* **WORK REQUIRED**
For each line below that contains the word "made", make a copy.

━━ DATA ━━

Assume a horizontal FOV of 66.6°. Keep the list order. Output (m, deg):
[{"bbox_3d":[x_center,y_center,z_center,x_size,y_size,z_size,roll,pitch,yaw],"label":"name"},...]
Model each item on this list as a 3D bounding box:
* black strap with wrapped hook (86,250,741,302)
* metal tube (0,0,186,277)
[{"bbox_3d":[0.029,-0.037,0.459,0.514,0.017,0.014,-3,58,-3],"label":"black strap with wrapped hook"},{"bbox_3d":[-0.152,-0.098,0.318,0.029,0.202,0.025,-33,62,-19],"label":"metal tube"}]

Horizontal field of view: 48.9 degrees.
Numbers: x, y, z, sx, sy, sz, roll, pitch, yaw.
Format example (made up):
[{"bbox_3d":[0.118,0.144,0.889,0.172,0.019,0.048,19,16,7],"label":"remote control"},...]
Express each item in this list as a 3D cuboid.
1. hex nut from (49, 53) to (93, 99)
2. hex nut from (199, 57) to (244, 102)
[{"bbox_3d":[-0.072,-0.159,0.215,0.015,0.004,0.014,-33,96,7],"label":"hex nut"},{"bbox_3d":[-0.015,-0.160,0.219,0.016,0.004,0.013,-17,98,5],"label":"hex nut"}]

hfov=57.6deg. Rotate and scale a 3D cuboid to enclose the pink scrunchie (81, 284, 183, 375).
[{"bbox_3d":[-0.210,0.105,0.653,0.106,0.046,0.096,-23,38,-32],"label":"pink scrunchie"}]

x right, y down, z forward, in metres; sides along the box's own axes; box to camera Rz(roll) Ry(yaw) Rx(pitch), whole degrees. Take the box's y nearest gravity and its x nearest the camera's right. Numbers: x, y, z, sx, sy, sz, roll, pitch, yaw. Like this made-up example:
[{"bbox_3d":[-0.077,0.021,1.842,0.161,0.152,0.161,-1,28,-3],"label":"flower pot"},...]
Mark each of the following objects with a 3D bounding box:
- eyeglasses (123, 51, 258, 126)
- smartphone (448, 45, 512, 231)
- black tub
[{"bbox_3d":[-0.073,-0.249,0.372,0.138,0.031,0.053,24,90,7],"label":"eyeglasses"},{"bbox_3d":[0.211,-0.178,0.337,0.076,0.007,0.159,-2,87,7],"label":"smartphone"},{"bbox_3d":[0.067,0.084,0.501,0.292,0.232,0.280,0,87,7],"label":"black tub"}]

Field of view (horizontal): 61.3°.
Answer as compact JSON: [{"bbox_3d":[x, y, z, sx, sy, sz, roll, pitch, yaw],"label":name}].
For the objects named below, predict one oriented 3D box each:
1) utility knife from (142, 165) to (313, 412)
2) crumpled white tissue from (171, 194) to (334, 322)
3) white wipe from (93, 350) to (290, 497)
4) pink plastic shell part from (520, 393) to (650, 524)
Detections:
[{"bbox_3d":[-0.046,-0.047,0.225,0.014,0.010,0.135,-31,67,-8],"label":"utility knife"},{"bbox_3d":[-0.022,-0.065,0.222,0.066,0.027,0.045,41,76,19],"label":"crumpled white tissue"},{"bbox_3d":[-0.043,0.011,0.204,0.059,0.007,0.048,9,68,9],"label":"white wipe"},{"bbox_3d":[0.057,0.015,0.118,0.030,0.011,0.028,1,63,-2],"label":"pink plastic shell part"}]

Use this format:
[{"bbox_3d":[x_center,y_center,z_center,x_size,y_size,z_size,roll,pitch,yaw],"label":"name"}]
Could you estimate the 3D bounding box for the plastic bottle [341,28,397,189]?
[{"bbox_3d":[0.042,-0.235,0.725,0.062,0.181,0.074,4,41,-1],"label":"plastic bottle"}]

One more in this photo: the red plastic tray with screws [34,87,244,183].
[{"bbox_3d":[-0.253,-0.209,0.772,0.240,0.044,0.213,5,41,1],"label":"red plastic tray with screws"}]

━━━
━━ DATA ━━

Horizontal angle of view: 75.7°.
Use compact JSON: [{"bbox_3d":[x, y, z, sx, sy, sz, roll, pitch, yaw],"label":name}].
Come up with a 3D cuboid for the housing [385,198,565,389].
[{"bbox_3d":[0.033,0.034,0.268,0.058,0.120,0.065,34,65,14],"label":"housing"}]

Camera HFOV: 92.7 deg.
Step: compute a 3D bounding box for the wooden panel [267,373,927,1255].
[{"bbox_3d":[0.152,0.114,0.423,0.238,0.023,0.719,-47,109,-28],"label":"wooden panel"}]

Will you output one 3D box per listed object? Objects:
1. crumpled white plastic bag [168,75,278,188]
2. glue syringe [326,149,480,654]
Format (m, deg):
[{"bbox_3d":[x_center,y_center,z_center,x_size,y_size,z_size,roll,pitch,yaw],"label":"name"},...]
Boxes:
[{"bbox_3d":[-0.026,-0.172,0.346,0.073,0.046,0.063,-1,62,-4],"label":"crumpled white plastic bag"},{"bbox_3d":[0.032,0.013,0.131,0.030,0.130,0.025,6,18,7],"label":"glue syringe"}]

━━━
━━ DATA ━━

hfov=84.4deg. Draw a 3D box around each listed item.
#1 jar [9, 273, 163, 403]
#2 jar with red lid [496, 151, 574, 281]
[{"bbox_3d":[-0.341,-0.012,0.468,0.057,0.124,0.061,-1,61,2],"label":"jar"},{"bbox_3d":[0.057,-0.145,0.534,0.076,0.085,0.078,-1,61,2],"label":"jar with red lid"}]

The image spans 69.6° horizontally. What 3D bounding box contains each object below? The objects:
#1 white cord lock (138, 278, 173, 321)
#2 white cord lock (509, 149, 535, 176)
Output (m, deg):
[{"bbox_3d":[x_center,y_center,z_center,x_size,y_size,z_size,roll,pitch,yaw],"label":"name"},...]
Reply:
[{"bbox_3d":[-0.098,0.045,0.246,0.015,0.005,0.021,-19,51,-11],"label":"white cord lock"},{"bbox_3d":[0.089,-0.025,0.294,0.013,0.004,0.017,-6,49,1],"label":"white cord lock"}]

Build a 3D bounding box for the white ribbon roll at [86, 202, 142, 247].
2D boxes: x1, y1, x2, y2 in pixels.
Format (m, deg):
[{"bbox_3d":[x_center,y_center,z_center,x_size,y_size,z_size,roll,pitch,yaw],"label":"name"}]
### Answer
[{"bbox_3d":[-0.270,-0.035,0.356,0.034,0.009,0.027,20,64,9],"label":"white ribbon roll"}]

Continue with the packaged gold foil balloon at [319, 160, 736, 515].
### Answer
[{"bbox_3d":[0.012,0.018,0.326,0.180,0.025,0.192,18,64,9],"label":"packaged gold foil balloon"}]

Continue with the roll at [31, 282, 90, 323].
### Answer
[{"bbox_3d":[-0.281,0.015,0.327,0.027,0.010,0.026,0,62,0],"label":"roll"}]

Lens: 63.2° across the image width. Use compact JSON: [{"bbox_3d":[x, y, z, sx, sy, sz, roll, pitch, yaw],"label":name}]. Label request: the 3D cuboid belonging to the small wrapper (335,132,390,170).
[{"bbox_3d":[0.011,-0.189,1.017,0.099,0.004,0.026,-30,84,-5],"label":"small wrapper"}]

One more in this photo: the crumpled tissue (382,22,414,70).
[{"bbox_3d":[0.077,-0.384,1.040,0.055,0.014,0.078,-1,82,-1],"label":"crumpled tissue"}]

━━━

* **WRITTEN RESPONSE**
Format example (made up):
x right, y down, z forward, in metres; sides along the box's own axes; box to camera Rz(roll) Ry(yaw) Rx(pitch), whole degrees. Take the box's y nearest gravity and its x nearest the camera's right. Numbers: x, y, z, sx, sy, sz, roll, pitch, yaw. Like this made-up example:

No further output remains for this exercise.